(Extracted page text data)

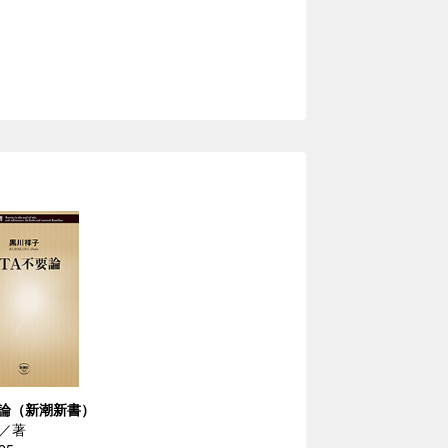
要論（新潮新書）
／著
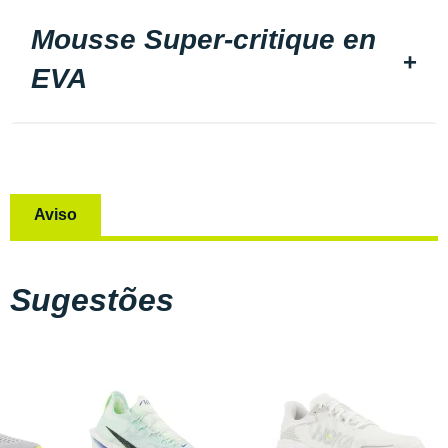
Mousse Super-critique en
EVA
Aviso
Sugestões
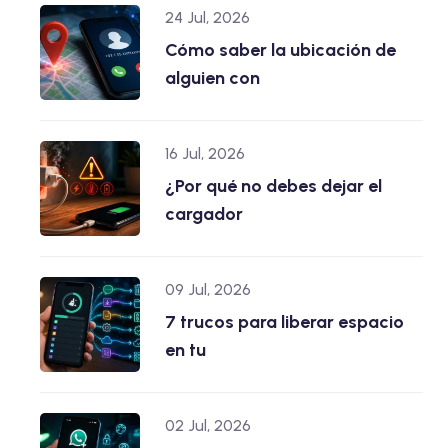
24 Jul, 2026
Cómo saber la ubicación de
alguien con
16 Jul, 2026
¿Por qué no debes dejar el
cargador
09 Jul, 2026
7 trucos para liberar espacio
en tu
02 Jul, 2026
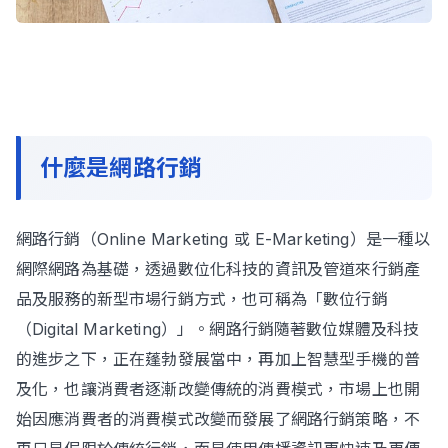
什麼是網路行銷
網路行銷（Online Marketing 或 E-Marketing）是一種以
網際網路為基礎，透過數位化科技的資訊及管道來行銷產
品及服務的新型市場行銷方式，也可稱為「數位行銷
（Digital Marketing）」。網路行銷隨著數位媒體及科技
的進步之下，正在蓬勃發展當中，再加上智慧型手機的普
及化，也讓消費者逐漸改變傳統的消費模式，市場上也開
始因應消費者的消費模式改變而發展了網路行銷策略，不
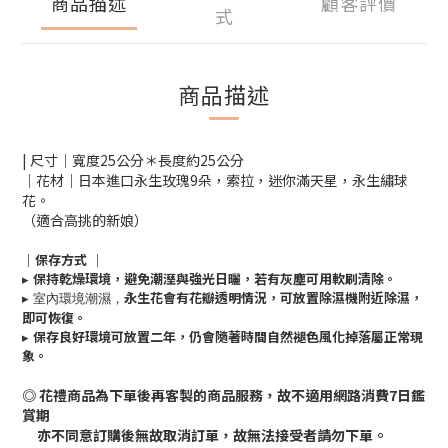
商品描述
顧客評價
式
商品描述
| 尺寸｜寬度25公分＊長度約25公分
｜花材｜日本進口永生玫瑰9朵，索拉，迷你滿天星，永生繡球
花。
（適合高挑的新娘）
｜保存方式
｜
▸
保持乾燥環境，避免潮溼與強光日曬，若有灰塵可用軟刷清除。
▸ 室內環境潮濕，
永生花會有花瓣透明情況，可放置除濕機附近除濕，
即可恢復。
▸
保存良好環境可放置二年，仍會隨著時間自然褪色風化掉落屬正常現
象。
◎ 花禮商品為下單後再客製的商品服務，故不適用網路消費7日鑑
賞期
亦不同意訂購後無故取消訂單，故無法接受者請勿下單。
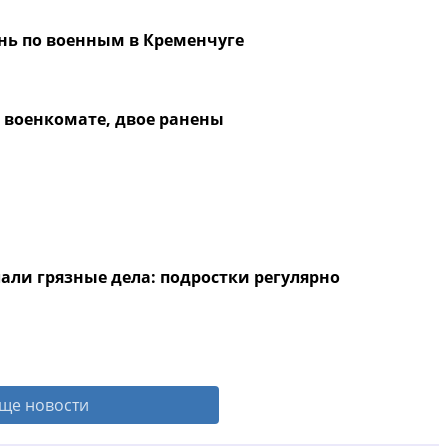
онь по военным в Кременчуге
 военкомате, двое ранены
али грязные дела: подростки регулярно
ще новости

- Instructions to follow
Show every line of the records above that contains the word "Marketing", matching case exactly.

- Task solution
網路行銷（Online Marketing 或 E-Marketing）是一種以
（Digital Marketing）」。網路行銷隨著數位媒體及科技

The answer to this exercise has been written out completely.